Here you will find the code related to the GUI application.

Put it all together

Now that we have explored all the necessary components, it’s time to assemble our application. We’ve delved into acquiring audio, translating it into text using Whisper, and generating responses with ChatGPT. We also discussed creating a simple GUI:

Logic of buttons operation in GUI
Logic of buttons operation in GUI

Let’s now take a look at a demonstration video to see how all these components work together. This will provide a clearer understanding of how you can utilize or modify this application for your needs.

Here is a demonstration:

Further work

If you wish to advance and enhance this solution, here are a few ways for improvement:

Accelerate Responses from LLM: To do this, you can utilize open-source models with fewer parameters, such as LlaMA-2 13B, to quicken the response time.

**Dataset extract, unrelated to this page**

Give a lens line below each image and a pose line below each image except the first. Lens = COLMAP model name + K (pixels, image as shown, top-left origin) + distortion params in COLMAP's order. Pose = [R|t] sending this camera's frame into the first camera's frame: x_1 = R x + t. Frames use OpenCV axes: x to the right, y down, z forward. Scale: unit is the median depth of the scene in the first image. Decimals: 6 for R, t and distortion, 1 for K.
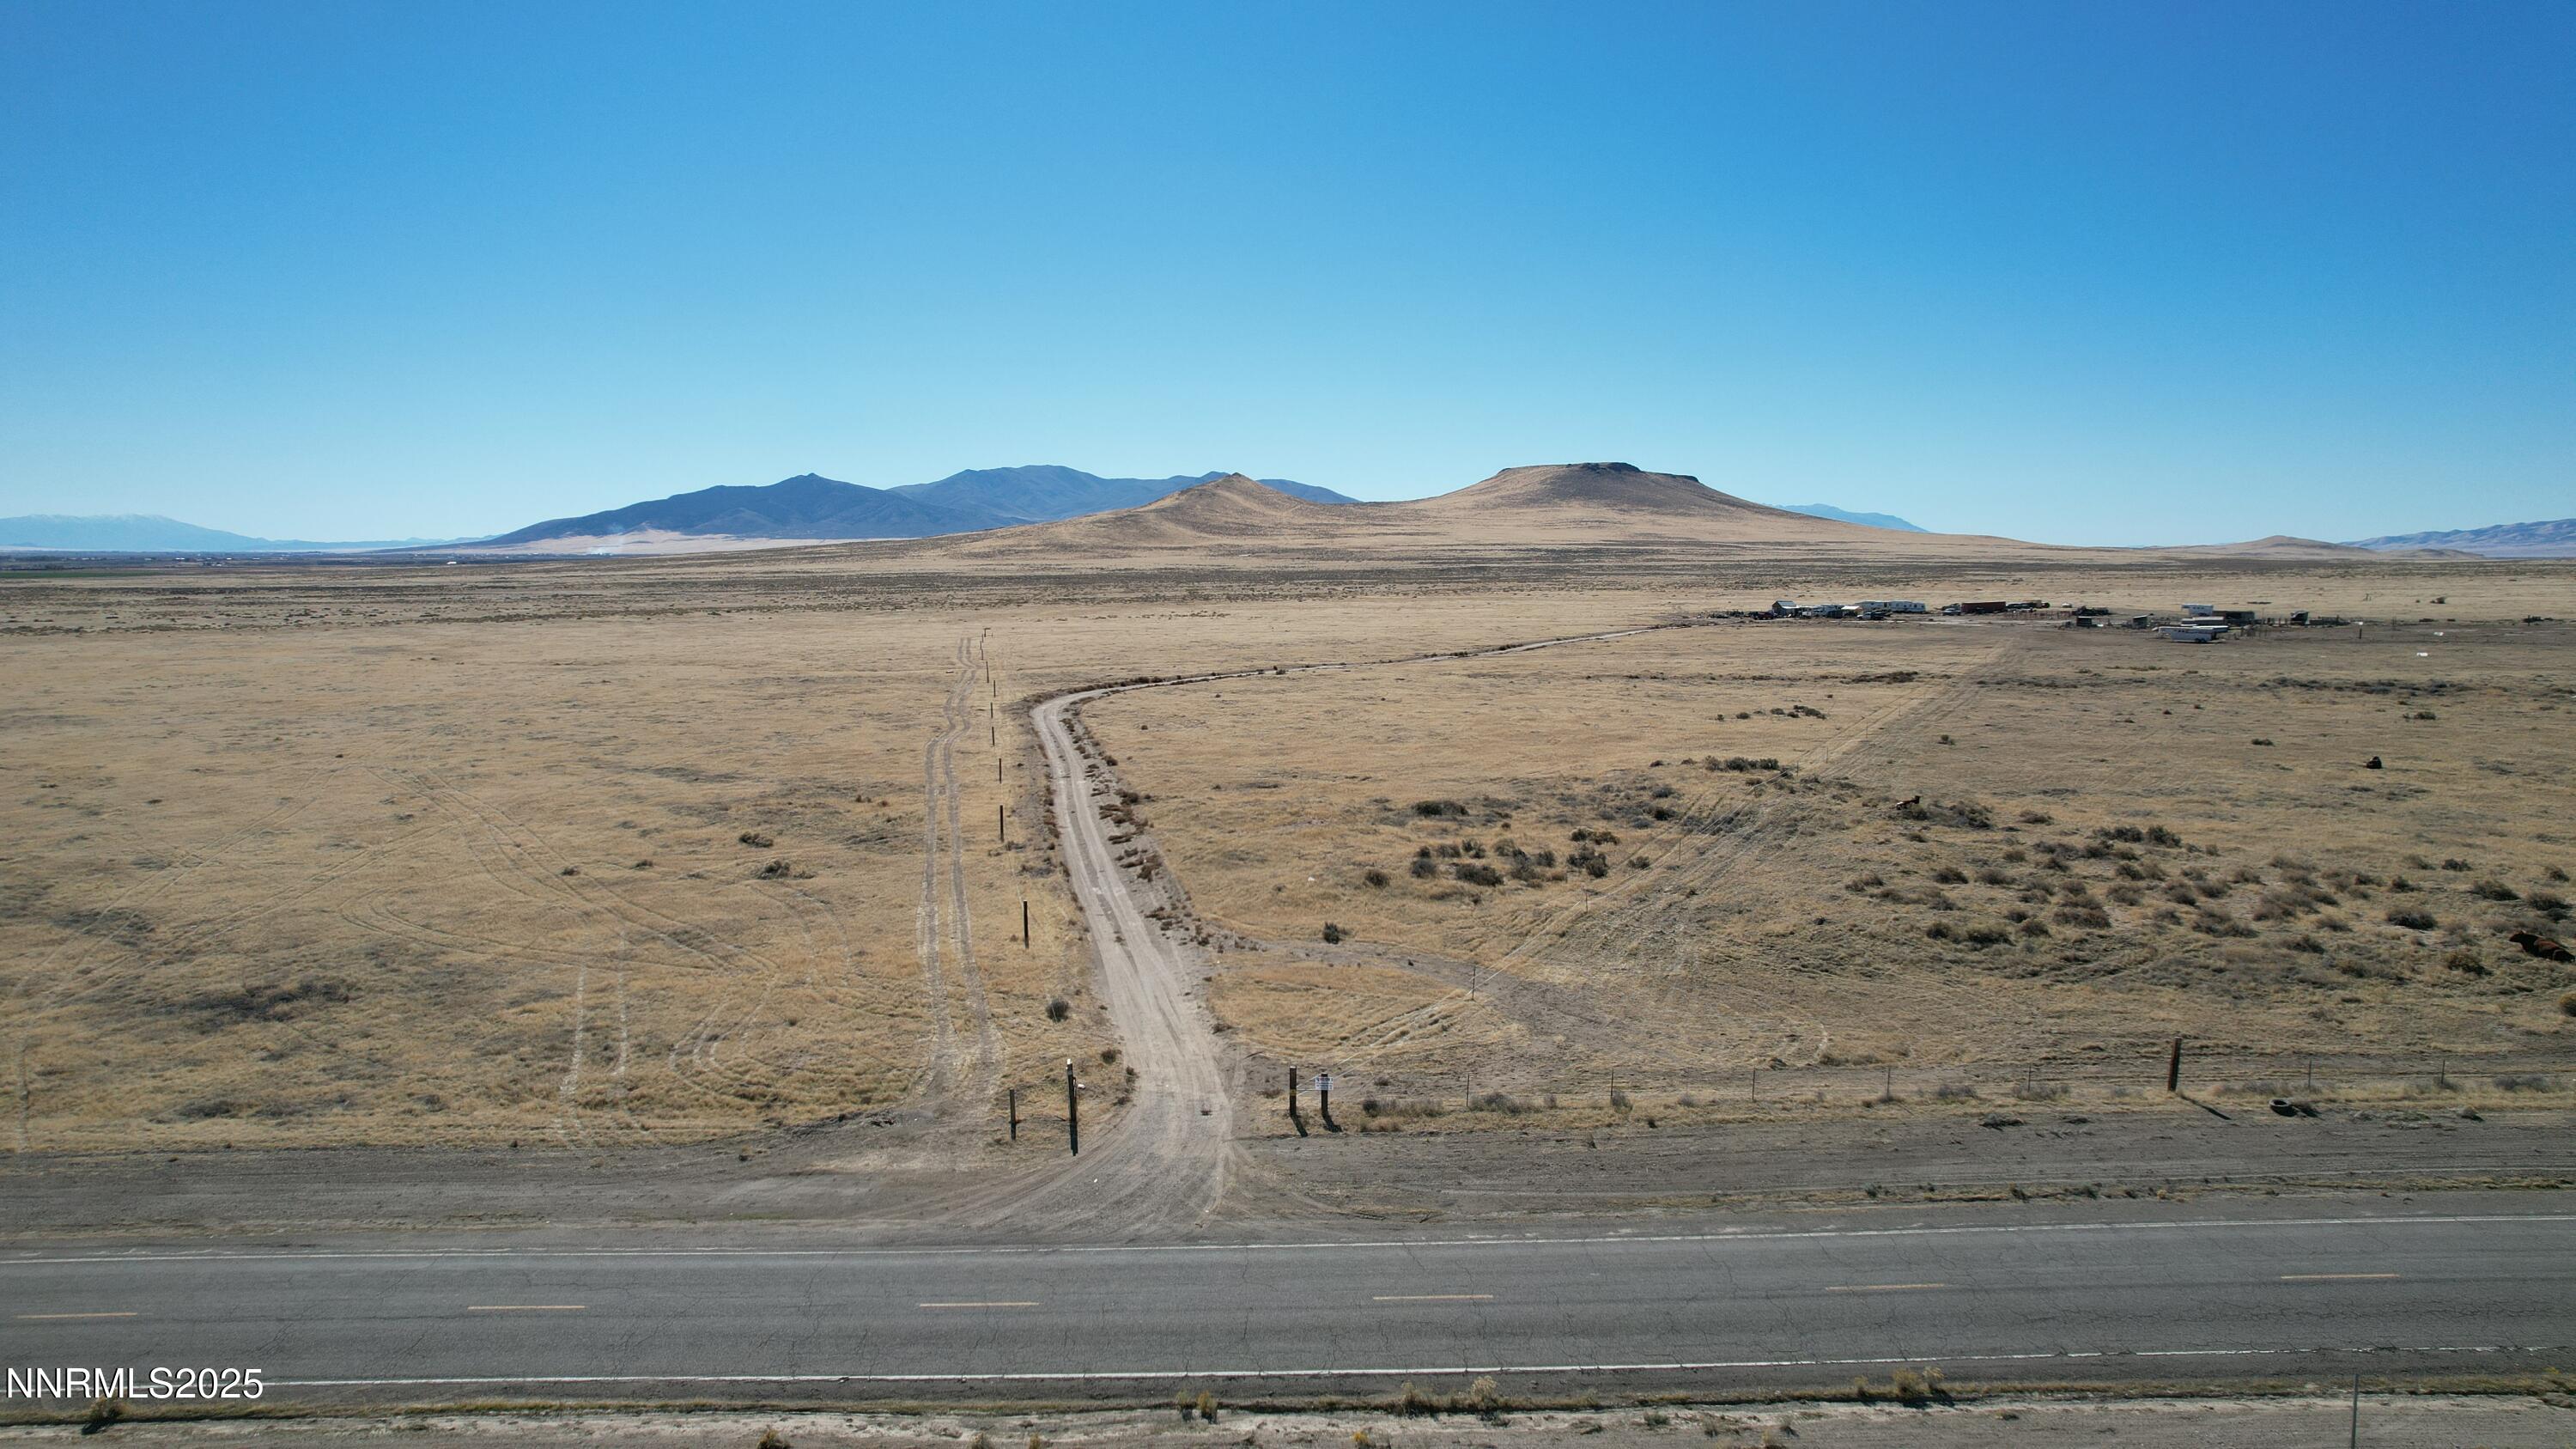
lens RADIAL K [[1695.2, 0, 1277.8], [0, 1695.2, 723.8], [0, 0, 1]] dist [-0.010266, 0.044012]
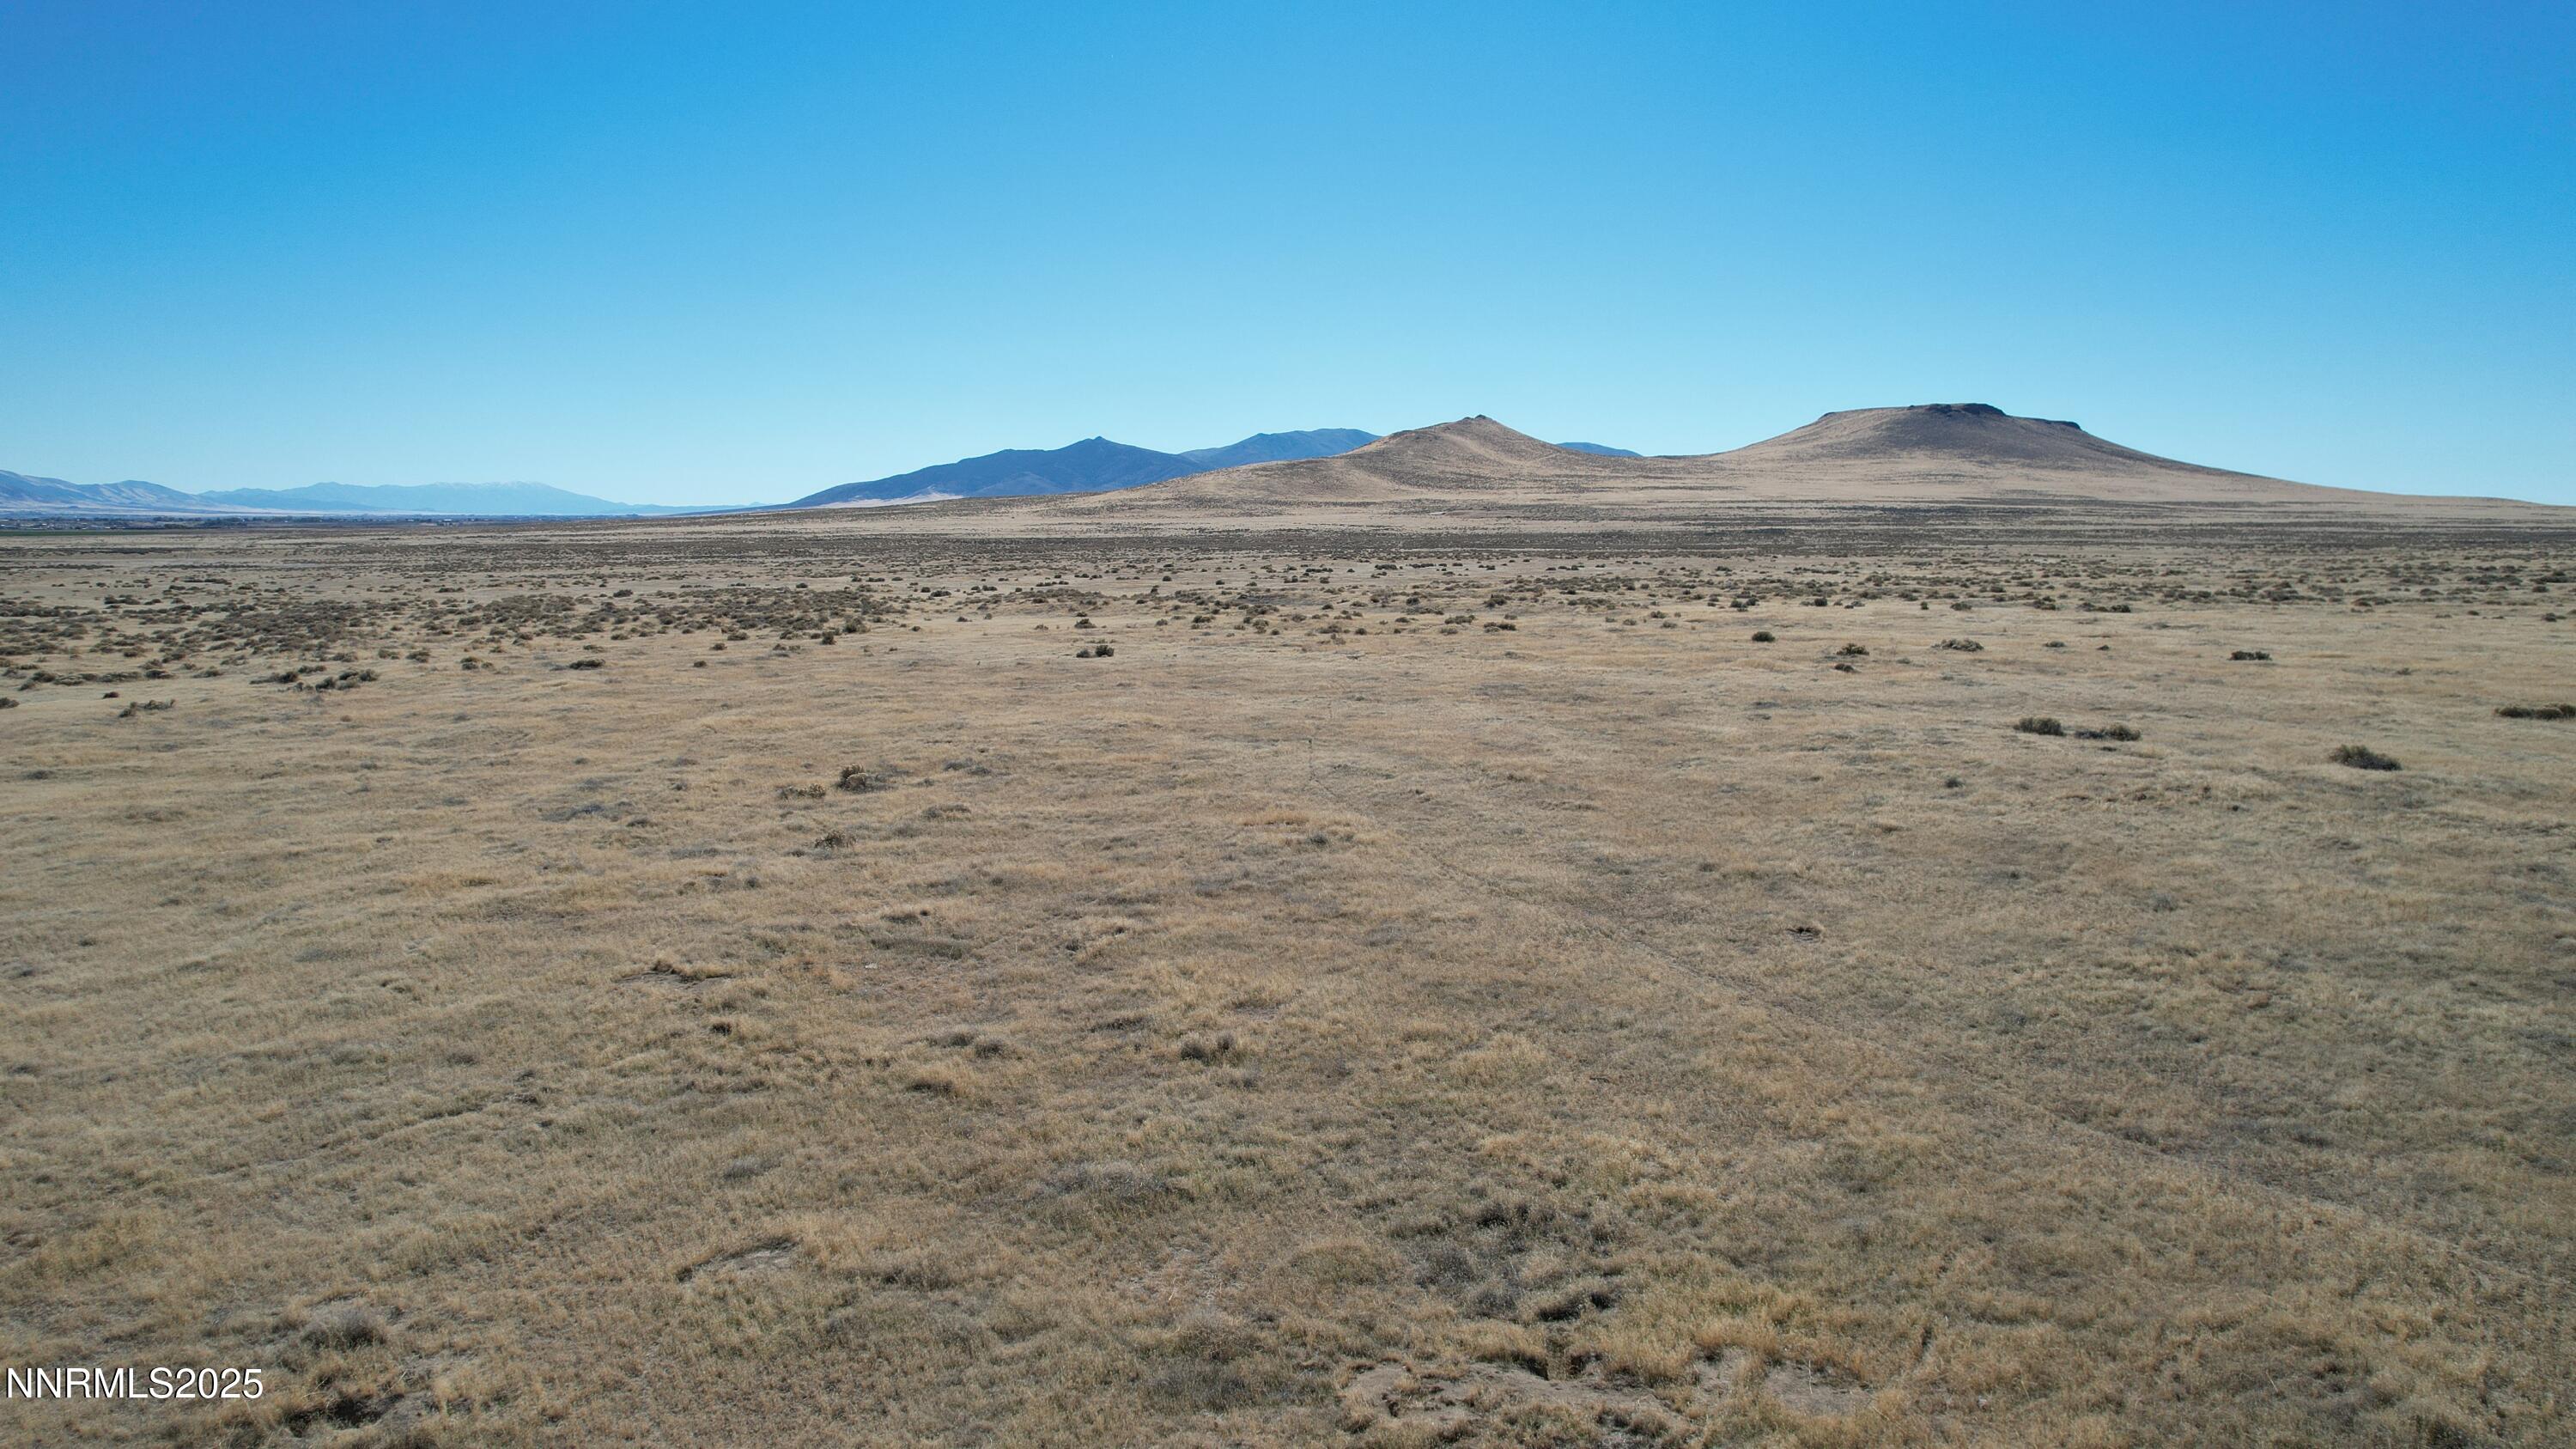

Use NVIDIA Broadcast: This model adds eye contact, ensuring that you always appear to be looking at the camera. In this case, the interviewer will not notice you reading the answer.

Demo of NVIDIA Broadcast.
Demo of NVIDIA Broadcast.

Create a Browser Extension: This could be particularly useful if you’re asked to perform live coding during an interview. In such cases, you would simply highlight the question/task.

Conclusion

We’ve been on an interesting journey to see how artificial intelligence, specifically Whisper and ChatGPT, can become a handy assistant during job interviews. This application is a peek into the future, showing us how seamlessly technology can fit into our everyday tasks, making our lives a little easier. However, the purpose of this app is to explore and understand the possibilities of Generative AI, and it is important to use such technology ethically and responsibly.

In wrapping up, the possibilities with AI are truly endless and exciting. This prototype is just a stepping stone and there is much more to explore. For those looking to delve deeper into the world, the road is open and who knows what incredible innovations are waiting around the corner.